A slave's submission is a terrible thing to waste...

Regards,
Master Derek




BlkTallFullfig -> RE: seeking a "good" dom's input (11/16/2004 10:15:10 PM)

LMAO; I'll have to ask my 2yo son... apologies...
Ms M




BlkTallFullfig -> RE: seeking a "good" dom's input (11/16/2004 10:20:45 PM)

Princess, you're gorgeous; I'm really very surprised you haven't found a man who wants the exact type of relationship you seek? I run into more than my share of men that want discrete play(though I'm a Domme)...
I think It's just the married thing/needing discretion are problematic for a lot of folks...
The truth is there is a LOT of flaky people (subs and Dom/mes) who simply don't have the integrity or backbone to be honest.
Sorry if we all sounded too judgemental.
Good luck, Ms M




Lordandmaster -> RE: seeking a "good" dom's input (11/17/2004 12:52:19 AM)

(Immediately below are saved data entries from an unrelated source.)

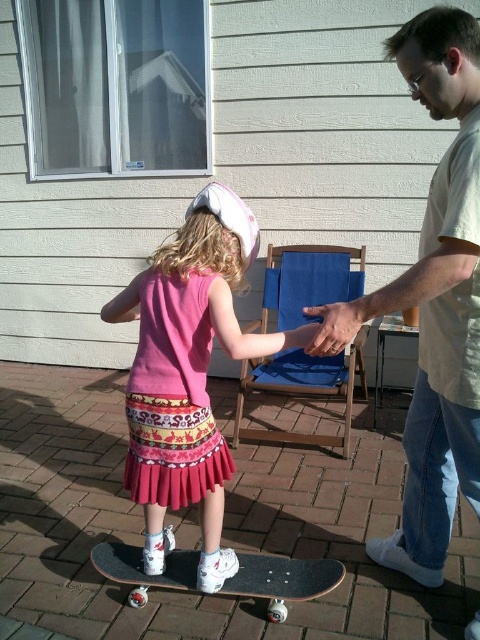
Question: Is pink fabric skirt at center below smooth skin hand at center?

Choices:
 (A) yes
 (B) no

Answer: (A)

Question: Which point is closer to the camera taking this photo?

Choices:
 (A) pyautogui.click(x=236, y=264)
 (B) pyautogui.click(x=349, y=304)

Answer: (B)

Question: Estimate the real-world distances between objects in this image. Which object is closer to the wooden skateboard at center?

Choices:
 (A) light beige shirt at right
 (B) smooth skin hand at center
 (C) pink fabric skirt at center

Answer: (C)

Question: Where is pink fabric skirt at center located in relation to smooth skin hand at center in the image?

Choices:
 (A) right
 (B) left

Answer: (B)

Question: Which object is the closest to the smooth skin hand at center?

Choices:
 (A) light beige shirt at right
 (B) wooden skateboard at center

Answer: (A)

Question: Does pink fabric skirt at center have a smaller size compared to smooth skin hand at center?

Choices:
 (A) no
 (B) yes

Answer: (A)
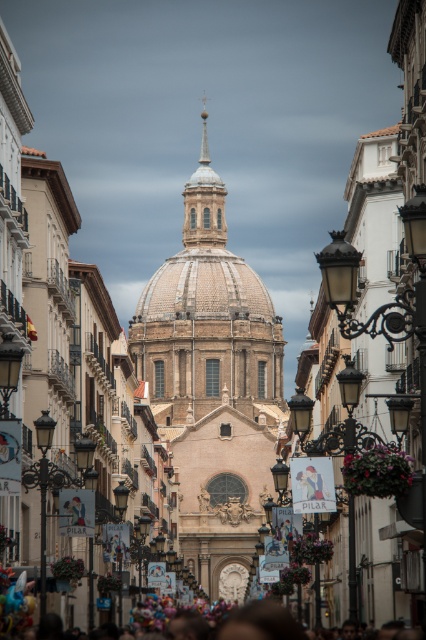
Question: Which point is farther from the camera taking this photo?

Choices:
 (A) (204, 348)
 (B) (149, 618)

Answer: (A)

Question: From the image, what is the correct spatial relationship of beige stone church at center in relation to multicolored fabric crowd at lower center?

Choices:
 (A) left
 (B) right

Answer: (A)

Question: Which of the following is the closest to the observer?

Choices:
 (A) multicolored fabric crowd at lower center
 (B) beige stone church at center

Answer: (A)

Question: Considering the relative positions of beige stone church at center and multicolored fabric crowd at lower center in the image provided, where is beige stone church at center located with respect to multicolored fabric crowd at lower center?

Choices:
 (A) left
 (B) right

Answer: (A)

Question: Where is beige stone church at center located in relation to multicolored fabric crowd at lower center in the image?

Choices:
 (A) left
 (B) right

Answer: (A)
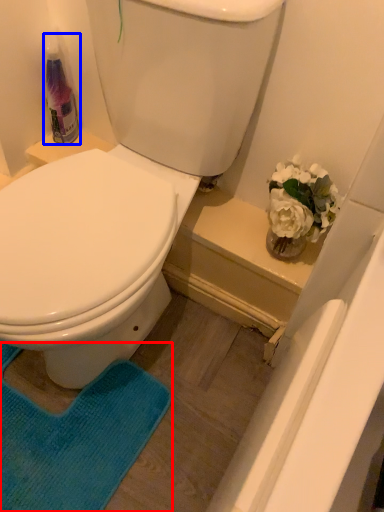
Question: Which of the following is the farthest to the observer, yoga mat (highlighted by a red box) or cleaning product (highlighted by a blue box)?

Choices:
 (A) yoga mat
 (B) cleaning product

Answer: (B)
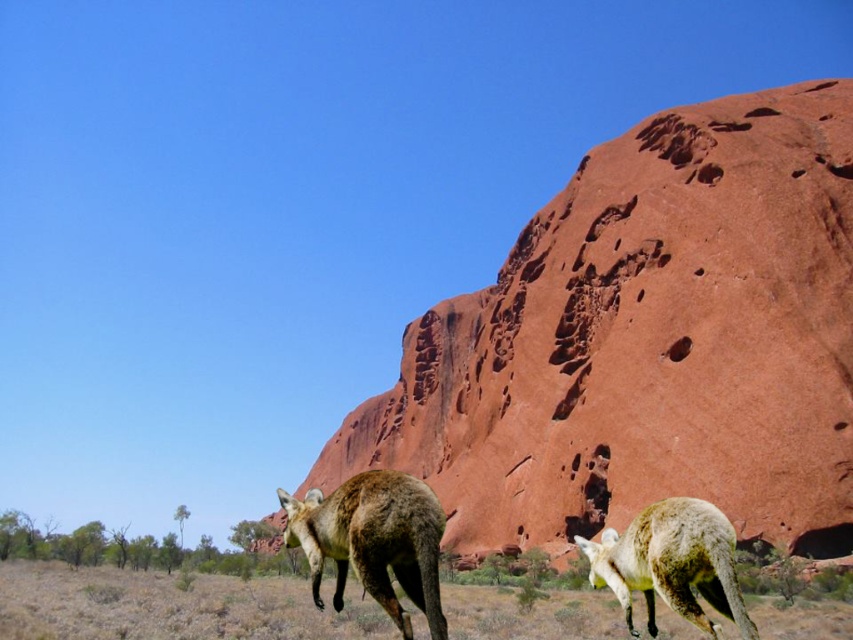
You are a photographer standing in the desert and want to take a photo of the rustic sandstone rock at center and the brown fur kangaroo at center. Which object should you adjust your camera to focus on first if you want to capture both in the same frame?

The rustic sandstone rock at center is positioned on the right side of the brown fur kangaroo at center, so you should focus on the brown fur kangaroo at center first to ensure both are in the same frame.

You are a photographer wanting to capture the rustic sandstone rock at center and the white fur kangaroo at lower right in the same frame. Based on their sizes, which one will appear larger in the photo?

The rustic sandstone rock at center will appear much larger in the photo than the white fur kangaroo at lower right because it is much taller as the kangaroo.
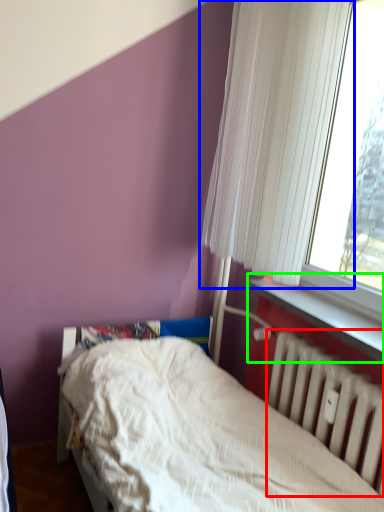
Question: Based on their relative distances, which object is nearer to radiator (highlighted by a red box)? Choose from curtain (highlighted by a blue box) and window sill (highlighted by a green box).

Choices:
 (A) curtain
 (B) window sill

Answer: (B)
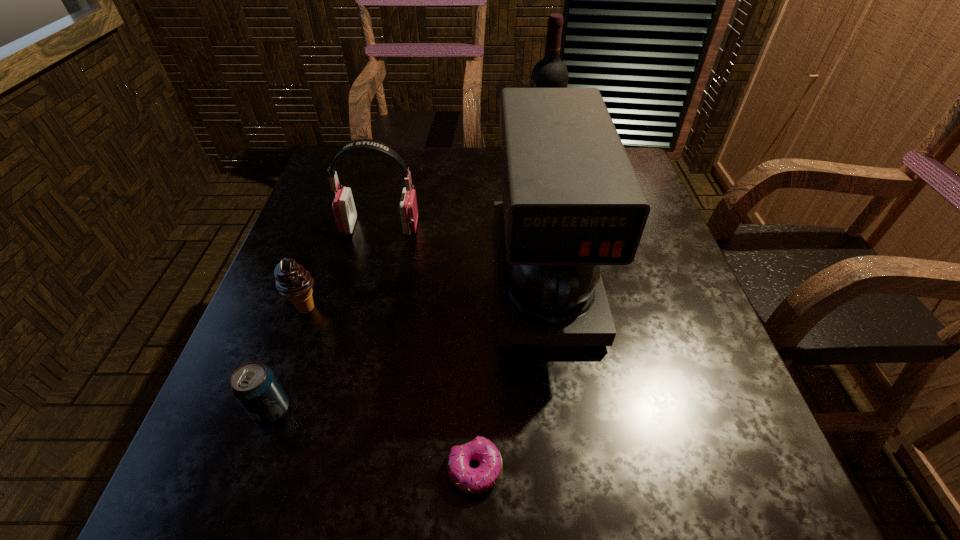
Where is `vacant space located on the label of the wine bottle`? Image resolution: width=960 pixels, height=540 pixels. vacant space located on the label of the wine bottle is located at coordinates (461, 158).

Image resolution: width=960 pixels, height=540 pixels. In order to click on vacant region located 0.060m on the carafe side of the second tallest object in this screenshot , I will do `click(559, 378)`.

In order to click on blank space located on the outer surface of the earphone in this screenshot , I will do `click(546, 227)`.

Locate an element on the screen. vacant space located 0.360m on the right of the fourth tallest object is located at coordinates (497, 308).

Locate an element on the screen. The height and width of the screenshot is (540, 960). vacant space located 0.180m on the back of the second nearest object is located at coordinates (305, 315).

At what (x,y) coordinates should I click in order to perform the action: click on vacant space located 0.330m on the left of the doughnut. Please return your answer as a coordinate pair (x, y). Looking at the image, I should click on (235, 469).

At what (x,y) coordinates should I click in order to perform the action: click on object that is at the far edge. Please return your answer as a coordinate pair (x, y). Looking at the image, I should click on click(550, 72).

This screenshot has width=960, height=540. I want to click on object present at the near edge, so click(x=469, y=480).

Where is `earphone that is at the left edge`? Image resolution: width=960 pixels, height=540 pixels. earphone that is at the left edge is located at coordinates (343, 206).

People who promise things they know they can't deliver are basically lying. And people lie because they are too weak to tell the truth. (Often they deceive themselves by dressing their lies up as something less than lying, but that's only because they are conflicted about being dishonest.)

In a way, you should be glad when it turns out that someone has promised more than he can live up to. It tells you that that person can't be trusted even if his intentions are good--and something like that is good to know.

Lam

Edited to add: Gorgeous avatar, princess.